Records shown:
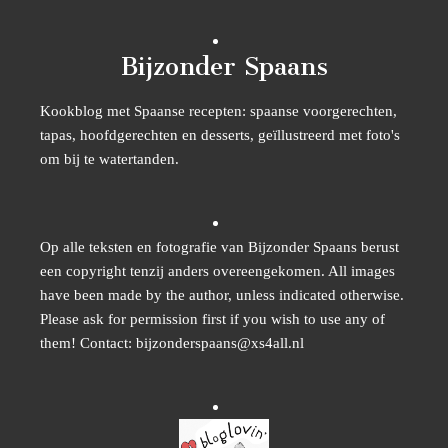
Bijzonder Spaans
Kookblog met Spaanse recepten: spaanse voorgerechten,
tapas, hoofdgerechten en desserts, geïllustreerd met foto's
om bij te watertanden.
Op alle teksten en fotografie van Bijzonder Spaans berust
een copyright tenzij anders overeengekomen. All images
have been made by the author, unless indicated otherwise.
Please ask for permission first if you wish to use any of
them! Contact: bijzonderspaans@xs4all.nl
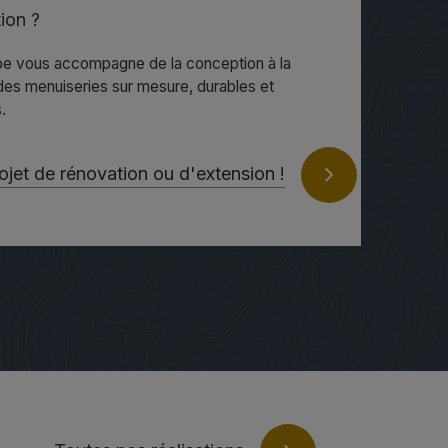
ion ?
pe vous accompagne de la conception à la
es menuiseries sur mesure, durables et
.
rojet de rénovation ou d'extension !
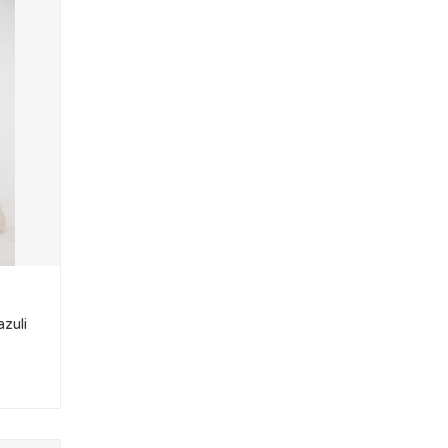
azuli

Written task: Without including any picture, restate every entry above exactly.

Completed exercise:
Bijzonder Spaans
Kookblog met Spaanse recepten: spaanse voorgerechten,
tapas, hoofdgerechten en desserts, geïllustreerd met foto's
om bij te watertanden.
Op alle teksten en fotografie van Bijzonder Spaans berust
een copyright tenzij anders overeengekomen. All images
have been made by the author, unless indicated otherwise.
Please ask for permission first if you wish to use any of
them! Contact: bijzonderspaans@xs4all.nl
ion ?
pe vous accompagne de la conception à la
es menuiseries sur mesure, durables et
.
rojet de rénovation ou d'extension !
azuli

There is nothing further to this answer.